### WORK REQUEST
Exactness is required. Restate every entry as written.

Recorded data:
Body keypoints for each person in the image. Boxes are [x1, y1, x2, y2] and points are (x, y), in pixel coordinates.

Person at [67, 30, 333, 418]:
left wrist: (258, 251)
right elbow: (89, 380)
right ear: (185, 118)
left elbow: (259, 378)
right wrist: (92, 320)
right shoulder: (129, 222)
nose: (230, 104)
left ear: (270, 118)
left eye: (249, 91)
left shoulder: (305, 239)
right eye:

### YOUR RESPONSE
Body keypoints for each person in the image. Boxes are [x1, y1, x2, y2] and points are (x, y), in pixel coordinates.

Person at [67, 30, 333, 418]:
left wrist: (258, 251)
right elbow: (89, 380)
right ear: (185, 118)
left elbow: (259, 378)
right wrist: (92, 320)
right shoulder: (129, 222)
nose: (230, 104)
left ear: (270, 118)
left eye: (249, 91)
left shoulder: (305, 239)
right eye:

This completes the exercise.